Principle two in Love and Logic Magic for Early Childhood is to share control with your child.
The authors Fay and Fay point out that all people need to feel some sense of control in life. Since our children are people, too, they will also want some control.
No one likes being told what to do at all times. We all want the ability to make decisions for ourselvs.
Art To Giving Control to Children
There is, however, an art to giving control to a child.
While a child might want some (or lots) of control, your child lacks the life experience to be able to handle full control.
For example, your 20 month old probably doesn’t remember what kind of clothing is best for winter. So you don’t want to say, “Hey, you can wear whatever you want to today.”
Give Away Control When You Don’t Need It
So the first tip on the art of control is to give away control when you don’t need it.

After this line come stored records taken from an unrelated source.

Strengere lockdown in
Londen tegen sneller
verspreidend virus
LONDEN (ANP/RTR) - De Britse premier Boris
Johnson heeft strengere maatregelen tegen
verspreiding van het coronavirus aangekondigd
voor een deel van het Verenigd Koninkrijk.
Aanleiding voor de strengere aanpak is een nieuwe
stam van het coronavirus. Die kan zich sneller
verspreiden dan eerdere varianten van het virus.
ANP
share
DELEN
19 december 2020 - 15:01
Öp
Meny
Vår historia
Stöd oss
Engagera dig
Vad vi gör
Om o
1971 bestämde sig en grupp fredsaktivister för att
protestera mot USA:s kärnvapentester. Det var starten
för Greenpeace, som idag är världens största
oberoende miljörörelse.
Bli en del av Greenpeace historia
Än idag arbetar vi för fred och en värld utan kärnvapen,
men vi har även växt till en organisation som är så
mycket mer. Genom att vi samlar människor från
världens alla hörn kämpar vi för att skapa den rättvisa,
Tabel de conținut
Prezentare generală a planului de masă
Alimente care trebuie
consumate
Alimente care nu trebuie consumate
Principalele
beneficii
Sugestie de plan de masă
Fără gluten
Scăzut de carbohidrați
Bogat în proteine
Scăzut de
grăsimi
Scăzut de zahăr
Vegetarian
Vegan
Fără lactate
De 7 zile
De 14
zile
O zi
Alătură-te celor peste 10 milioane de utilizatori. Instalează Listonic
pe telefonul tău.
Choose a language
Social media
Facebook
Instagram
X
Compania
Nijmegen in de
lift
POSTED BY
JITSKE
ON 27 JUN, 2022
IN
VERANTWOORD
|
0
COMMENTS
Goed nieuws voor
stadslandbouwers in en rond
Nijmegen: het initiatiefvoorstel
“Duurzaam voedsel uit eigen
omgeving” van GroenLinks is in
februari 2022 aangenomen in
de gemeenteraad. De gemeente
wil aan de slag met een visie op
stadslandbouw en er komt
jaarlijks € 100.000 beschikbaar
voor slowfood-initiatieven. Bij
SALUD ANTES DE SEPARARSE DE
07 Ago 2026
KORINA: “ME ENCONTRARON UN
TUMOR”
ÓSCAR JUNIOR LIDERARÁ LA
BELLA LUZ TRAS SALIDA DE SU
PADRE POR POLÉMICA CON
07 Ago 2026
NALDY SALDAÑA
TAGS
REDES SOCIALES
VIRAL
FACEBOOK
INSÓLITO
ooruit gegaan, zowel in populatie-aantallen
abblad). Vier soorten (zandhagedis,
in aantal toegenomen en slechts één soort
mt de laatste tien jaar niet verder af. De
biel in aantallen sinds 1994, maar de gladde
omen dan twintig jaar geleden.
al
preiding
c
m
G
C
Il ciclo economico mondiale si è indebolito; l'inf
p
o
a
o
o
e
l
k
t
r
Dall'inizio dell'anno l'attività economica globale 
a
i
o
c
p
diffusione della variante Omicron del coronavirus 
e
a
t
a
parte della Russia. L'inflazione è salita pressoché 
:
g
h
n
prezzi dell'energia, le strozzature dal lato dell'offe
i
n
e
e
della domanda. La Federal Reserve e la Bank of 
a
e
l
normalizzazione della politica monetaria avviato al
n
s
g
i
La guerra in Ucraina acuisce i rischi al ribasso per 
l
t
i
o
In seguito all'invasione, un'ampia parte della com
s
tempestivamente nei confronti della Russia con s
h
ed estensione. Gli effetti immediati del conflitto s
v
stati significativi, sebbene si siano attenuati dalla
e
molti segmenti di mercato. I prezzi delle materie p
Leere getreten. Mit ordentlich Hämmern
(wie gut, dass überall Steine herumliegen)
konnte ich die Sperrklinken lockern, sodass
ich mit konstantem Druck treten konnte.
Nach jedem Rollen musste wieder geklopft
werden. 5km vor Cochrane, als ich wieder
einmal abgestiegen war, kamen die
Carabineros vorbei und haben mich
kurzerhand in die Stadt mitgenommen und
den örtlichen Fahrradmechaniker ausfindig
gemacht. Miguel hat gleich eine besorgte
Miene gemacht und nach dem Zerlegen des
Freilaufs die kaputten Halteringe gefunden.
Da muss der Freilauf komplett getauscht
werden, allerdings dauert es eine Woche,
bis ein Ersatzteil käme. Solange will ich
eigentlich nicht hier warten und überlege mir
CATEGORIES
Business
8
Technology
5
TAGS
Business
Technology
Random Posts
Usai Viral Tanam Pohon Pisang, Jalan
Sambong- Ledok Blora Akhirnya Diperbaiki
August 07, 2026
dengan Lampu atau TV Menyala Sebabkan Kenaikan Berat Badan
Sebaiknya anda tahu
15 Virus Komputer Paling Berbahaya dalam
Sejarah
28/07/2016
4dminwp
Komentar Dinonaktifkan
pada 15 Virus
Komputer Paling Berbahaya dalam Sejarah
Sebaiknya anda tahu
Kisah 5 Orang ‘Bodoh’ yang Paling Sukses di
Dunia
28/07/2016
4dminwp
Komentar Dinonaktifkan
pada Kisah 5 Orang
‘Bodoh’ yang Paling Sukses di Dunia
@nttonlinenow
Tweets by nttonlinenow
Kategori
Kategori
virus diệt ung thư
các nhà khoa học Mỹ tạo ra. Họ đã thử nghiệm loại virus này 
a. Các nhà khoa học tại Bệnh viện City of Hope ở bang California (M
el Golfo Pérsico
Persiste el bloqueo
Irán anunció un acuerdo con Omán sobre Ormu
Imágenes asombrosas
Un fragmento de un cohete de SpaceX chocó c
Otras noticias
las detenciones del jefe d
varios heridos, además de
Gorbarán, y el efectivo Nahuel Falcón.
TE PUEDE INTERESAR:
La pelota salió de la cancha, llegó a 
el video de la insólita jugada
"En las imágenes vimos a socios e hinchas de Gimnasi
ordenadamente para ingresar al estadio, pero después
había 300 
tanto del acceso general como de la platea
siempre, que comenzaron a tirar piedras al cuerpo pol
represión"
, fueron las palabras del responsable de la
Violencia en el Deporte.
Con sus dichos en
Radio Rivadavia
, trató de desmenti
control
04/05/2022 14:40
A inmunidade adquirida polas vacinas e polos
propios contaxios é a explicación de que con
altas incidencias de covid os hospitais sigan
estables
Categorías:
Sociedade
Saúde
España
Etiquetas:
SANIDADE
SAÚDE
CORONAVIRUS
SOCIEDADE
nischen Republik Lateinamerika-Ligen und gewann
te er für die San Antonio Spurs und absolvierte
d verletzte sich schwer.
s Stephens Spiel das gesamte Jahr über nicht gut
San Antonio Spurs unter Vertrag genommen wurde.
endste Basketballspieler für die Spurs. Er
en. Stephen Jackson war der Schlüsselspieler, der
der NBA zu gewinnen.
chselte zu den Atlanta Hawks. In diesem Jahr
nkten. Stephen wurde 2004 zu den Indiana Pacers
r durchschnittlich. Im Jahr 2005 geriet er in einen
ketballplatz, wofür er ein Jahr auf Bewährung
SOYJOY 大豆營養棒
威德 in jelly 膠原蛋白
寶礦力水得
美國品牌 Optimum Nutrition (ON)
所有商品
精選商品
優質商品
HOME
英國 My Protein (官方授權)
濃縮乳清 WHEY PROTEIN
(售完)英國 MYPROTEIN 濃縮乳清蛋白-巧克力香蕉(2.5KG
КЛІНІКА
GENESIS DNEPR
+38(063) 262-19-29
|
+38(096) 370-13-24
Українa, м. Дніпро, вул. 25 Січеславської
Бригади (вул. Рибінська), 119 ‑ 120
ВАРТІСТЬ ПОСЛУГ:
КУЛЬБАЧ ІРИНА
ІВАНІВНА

You don’t need to make every decision for your child, so think of things that are not important and let your child assume some of that control.
The authors then claim that you can then easily take control when you do need it (pages 11-12).
I have to throw a word of caution in here about “the choice addiction.” If you hand too much control over to the child, you will face a child unwilling to accept your lines in the sand.
On the flip side, if you don’t give enough control, you will have a very frustrated child. So you want to find the right balance in how much control is allowed, and perhaps that is why they call it “art.”
Offer Choices That Don’t Matter
Luckily there is a science to control, also. You can share control by offering choices that don’t matter.
I have talked about this in the past.
You can offer your 20 month old a choice between her pink sweater or her yellow sweater. She gets to choose the color, but you are making sure it is a warm enough shirt for the weather outside.
The color of shirt doesn’t matter, just the weight of the shirt.
You can allow your child to decide what color of cup to drink from, what book to read at bedtime, and how to cut up the sandwich.
Find things your child can decide throughout the day. Monitor things to make sure you aren’t offering too many choices.
How To Put It In Practice
If you have a baby or young toddler, you might be wondering how this all is in practice and how you know when to offer choices, how often, and how you know if you have gone too far too fast or not far enough.
Again, I go back to the “Art.” There isn’t really one right sequence or way for all children out there.
Sometime between 12-18 months, your child might have an opinion and want to choose between two choices. She might not care until she is more 18-24 months. If I remember right, it was closer to two when my children really showed an interest in making choices like that.
If your child is in general grumpy and seems frustrated in life and you can’t explain it, he might need more choices offered to him in life.
If your child refuses to listen to your instruction when you give it, you know you have gone too far too fast.
So if you have been letting him choose between shirts, then one day you choose the shirt for whatever reason and he fights you on it, you know he is getting too many choices and can’t quite handle the level he is at.
Rest assured that as you get the hang of things, it will become easier to assess. You will become more of an artist as a parent.
Remember to share control. Don’t hold it back, and don’t wait to enforce limits until kids are teens. As Fay and Fay point out, the time to enforce limits with your children is when they are young (page 14).